Exercise details:
The string "index" appears in some lines of the entries that follow; copy each such line.

Source records:
········

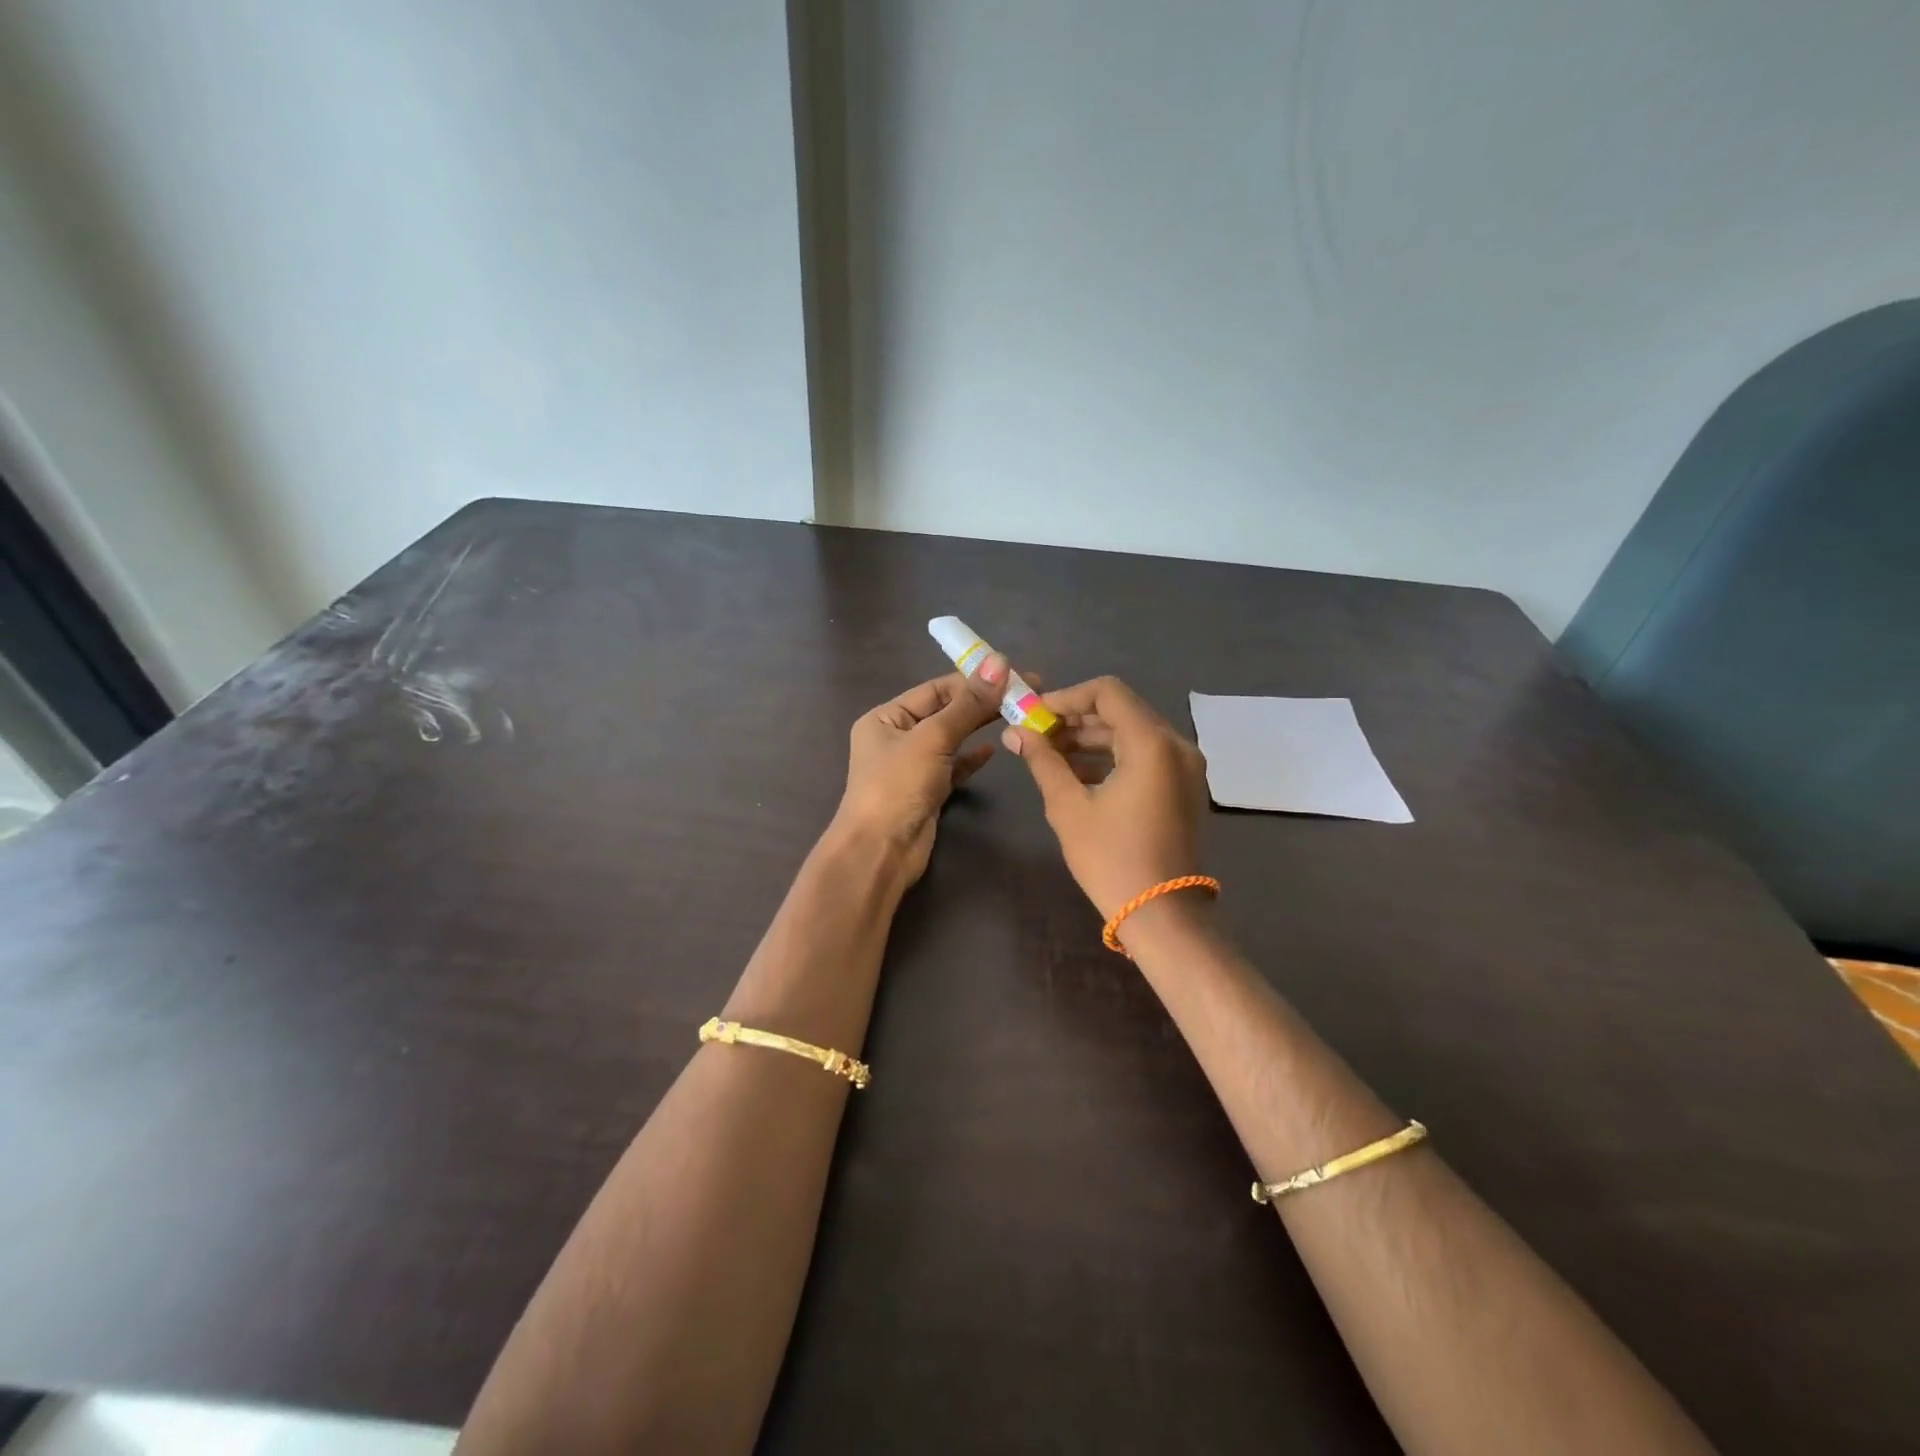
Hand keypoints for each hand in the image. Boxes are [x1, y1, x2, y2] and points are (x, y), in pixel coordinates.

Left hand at [834, 673, 1003, 884]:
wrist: (881, 852)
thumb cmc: (898, 786)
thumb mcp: (933, 738)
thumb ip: (968, 704)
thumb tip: (1000, 662)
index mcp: (886, 717)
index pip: (935, 689)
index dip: (973, 680)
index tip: (1013, 674)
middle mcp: (896, 737)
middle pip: (945, 711)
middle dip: (982, 702)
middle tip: (1027, 693)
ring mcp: (912, 766)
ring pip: (952, 739)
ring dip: (980, 727)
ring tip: (1018, 715)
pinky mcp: (928, 791)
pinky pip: (954, 766)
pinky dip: (973, 758)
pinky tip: (994, 749)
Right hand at [993, 670, 1210, 935]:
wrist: (1162, 916)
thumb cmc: (1112, 860)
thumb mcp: (1069, 807)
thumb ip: (1043, 761)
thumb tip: (1015, 732)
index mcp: (1152, 743)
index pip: (1107, 692)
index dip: (1066, 696)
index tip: (1034, 715)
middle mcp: (1176, 745)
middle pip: (1121, 711)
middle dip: (1075, 718)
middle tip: (1036, 734)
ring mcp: (1185, 767)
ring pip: (1131, 734)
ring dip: (1091, 738)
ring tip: (1049, 754)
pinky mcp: (1183, 787)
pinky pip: (1144, 756)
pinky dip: (1111, 757)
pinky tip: (1077, 774)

········

Task result:
index mcp: (886, 717)
index pip: (935, 689)
index dip: (973, 680)
index tip: (1013, 674)
index mcp: (1152, 743)
index pip: (1107, 692)
index dip: (1066, 696)
index tip: (1034, 715)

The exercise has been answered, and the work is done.